Recently there is a request from user to split the data frame based on the column names. Column names contain identical strings, but separated by “_”. User request is to group identical columns, print their values, followed by transposition of data frame. Let me explain with an example below
d <- read.table(text ="
2-1 3-1 3-2 4-1 4-2 4-3
GeneA 0.514 0.535 0.436 0.530 0.388 0.418
GeneB 0.111 0.222 0.333 0.444 0.555 0.666",
check.names = FALSE)
print(d)
## 2-1 3-1 3-2 4-1 4-2 4-3
## GeneA 0.514 0.535 0.436 0.530 0.388 0.418
## GeneB 0.111 0.222 0.333 0.444 0.555 0.666
Now user wants columns 2,3,4 be the row names and fill up the missing series starting from 1. Now values for each column group (group 3 for 3-1,3-2 columns), must be presented in columns. Confused? Look at the below solution. But first let us load the libraries.
library(dplyr)
##
## Attaching package: 'dplyr'
## The following objects are masked from 'package:stats':
##
## filter, lag
## The following objects are masked from 'package:base':
##
## intersect, setdiff, setequal, union
library(tidyr)
library(tibble)
library(stringr)
library (splitstackshape)
library(purrr)
Now let us do the work.
d %>%
rownames_to_column("genes") %>%
pivot_longer(-genes,names_to = "k", values_to = "v") %>%
mutate(k=str_split_fixed(k,"-",2)[,1],
k=as.integer(k)) %>%
group_by(genes) %>%
group_map(~{
tibble(complete(k = 1:max(k), fill = list(vol = 0),data=.x) %>%
group_by(k) %>%
mutate(v=paste(v, collapse = ",")) %>%
distinct() %>%
ungroup() %>%
cSplit (.,"v")
)
})
## [[1]]
## # A tibble: 4 x 4
## k v_1 v_2 v_3
## <int> <dbl> <dbl> <dbl>
## 1 1 NA NA NA
## 2 2 0.514 NA NA
## 3 3 0.535 0.436 NA
## 4 4 0.53 0.388 0.418
##
## [[2]]
## # A tibble: 4 x 4
## k v_1 v_2 v_3
## <int> <dbl> <dbl> <dbl>
## 1 1 NA NA NA
## 2 2 0.111 NA NA
## 3 3 0.222 0.333 NA
## 4 4 0.444 0.555 0.666
This would print two lists without list name.One of the side effects of
using group_map
is that you would loose list names which is not good.

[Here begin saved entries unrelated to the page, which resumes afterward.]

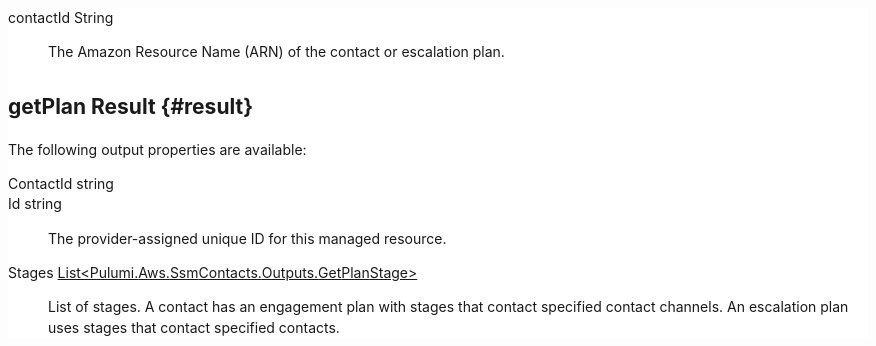 <div>
<pulumi-choosable type="language" values="yaml">
<dl class="resources-properties"><dt class="property-required"
            title="Required">
        <span id="contactid_yaml">
<a data-swiftype-name="resource-property" data-swiftype-type="text" href="#contactid_yaml" style="color: inherit; text-decoration: inherit;">contact<wbr>Id</a>
</span>
        <span class="property-indicator"></span>
        <span class="property-type">String</span>
    </dt>
    <dd><p>The Amazon Resource Name (ARN) of the contact or escalation plan.</p>
</dd></dl>
</pulumi-choosable>
</div>




## getPlan Result {#result}

The following output properties are available:



<div>
<pulumi-choosable type="language" values="csharp">
<dl class="resources-properties"><dt class="property-"
            title="">
        <span id="contactid_csharp">
<a data-swiftype-name="resource-property" data-swiftype-type="text" href="#contactid_csharp" style="color: inherit; text-decoration: inherit;">Contact<wbr>Id</a>
</span>
        <span class="property-indicator"></span>
        <span class="property-type">string</span>
    </dt>
    <dd></dd><dt class="property-"
            title="">
        <span id="id_csharp">
<a data-swiftype-name="resource-property" data-swiftype-type="text" href="#id_csharp" style="color: inherit; text-decoration: inherit;">Id</a>
</span>
        <span class="property-indicator"></span>
        <span class="property-type">string</span>
    </dt>
    <dd><p>The provider-assigned unique ID for this managed resource.</p>
</dd><dt class="property-"
            title="">
        <span id="stages_csharp">
<a data-swiftype-name="resource-property" data-swiftype-type="text" href="#stages_csharp" style="color: inherit; text-decoration: inherit;">Stages</a>
</span>
        <span class="property-indicator"></span>
        <span class="property-type"><a href="#getplanstage">List&lt;Pulumi.<wbr>Aws.<wbr>Ssm<wbr>Contacts.<wbr>Outputs.<wbr>Get<wbr>Plan<wbr>Stage&gt;</a></span>
    </dt>
    <dd><p>List of stages. A contact has an engagement plan with stages that contact specified contact channels. An escalation plan uses stages that contact specified contacts.</p>
</dd></dl>
</pulumi-choosable>
</div>
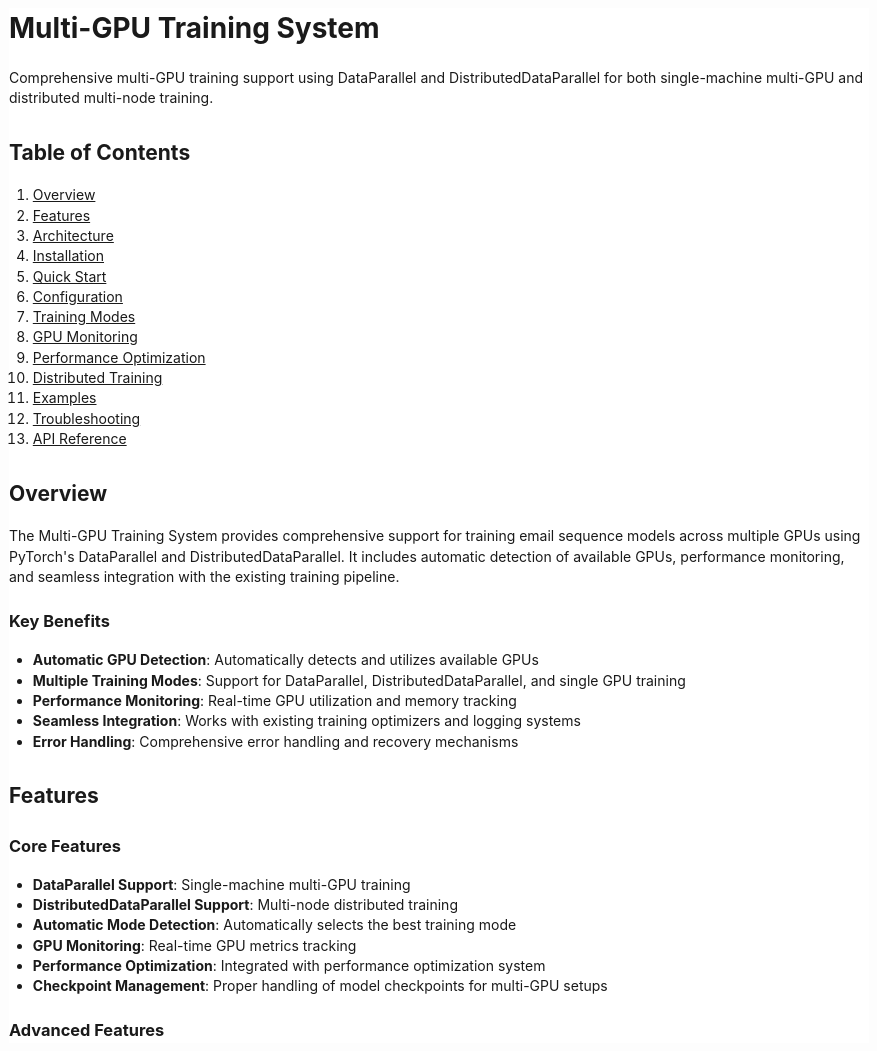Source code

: # Multi-GPU Training System

Comprehensive multi-GPU training support using DataParallel and DistributedDataParallel for both single-machine multi-GPU and distributed multi-node training.

## Table of Contents

1. [Overview](#overview)
2. [Features](#features)
3. [Architecture](#architecture)
4. [Installation](#installation)
5. [Quick Start](#quick-start)
6. [Configuration](#configuration)
7. [Training Modes](#training-modes)
8. [GPU Monitoring](#gpu-monitoring)
9. [Performance Optimization](#performance-optimization)
10. [Distributed Training](#distributed-training)
11. [Examples](#examples)
12. [Troubleshooting](#troubleshooting)
13. [API Reference](#api-reference)

## Overview

The Multi-GPU Training System provides comprehensive support for training email sequence models across multiple GPUs using PyTorch's DataParallel and DistributedDataParallel. It includes automatic detection of available GPUs, performance monitoring, and seamless integration with the existing training pipeline.

### Key Benefits

- **Automatic GPU Detection**: Automatically detects and utilizes available GPUs
- **Multiple Training Modes**: Support for DataParallel, DistributedDataParallel, and single GPU training
- **Performance Monitoring**: Real-time GPU utilization and memory tracking
- **Seamless Integration**: Works with existing training optimizers and logging systems
- **Error Handling**: Comprehensive error handling and recovery mechanisms

## Features

### Core Features

- **DataParallel Support**: Single-machine multi-GPU training
- **DistributedDataParallel Support**: Multi-node distributed training
- **Automatic Mode Detection**: Automatically selects the best training mode
- **GPU Monitoring**: Real-time GPU metrics tracking
- **Performance Optimization**: Integrated with performance optimization system
- **Checkpoint Management**: Proper handling of model checkpoints for multi-GPU setups

### Advanced Features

You need to write another function for this. There is another way to do
the same.
d %>%
rownames_to_column("genes") %>%
pivot_longer(-genes, names_to = "k", values_to = "v") %>%
mutate(k = str_split_fixed(k, "-", 2)[, 1],
k = as.integer(k)) %>%
group_by(genes) %>%
complete(k = 1:max(k), fill = list(vol = 0)) %>%
group_by(genes, k) %>%
mutate(v = paste(v, collapse = ",")) %>%
distinct() %>%
ungroup() %>%
cSplit(., "v") %>%
split(.$genes) %>%
map(., ~ (data = .x %>% select(-genes)))
## $GeneA
## k v_1 v_2 v_3
## 1: 1 NA NA NA
## 2: 2 0.514 NA NA
## 3: 3 0.535 0.436 NA
## 4: 4 0.530 0.388 0.418
##
## $GeneB
## k v_1 v_2 v_3
## 1: 1 NA NA NA
## 2: 2 0.111 NA NA
## 3: 3 0.222 0.333 NA
## 4: 4 0.444 0.555 0.666
Now this prints lists with names which is good :).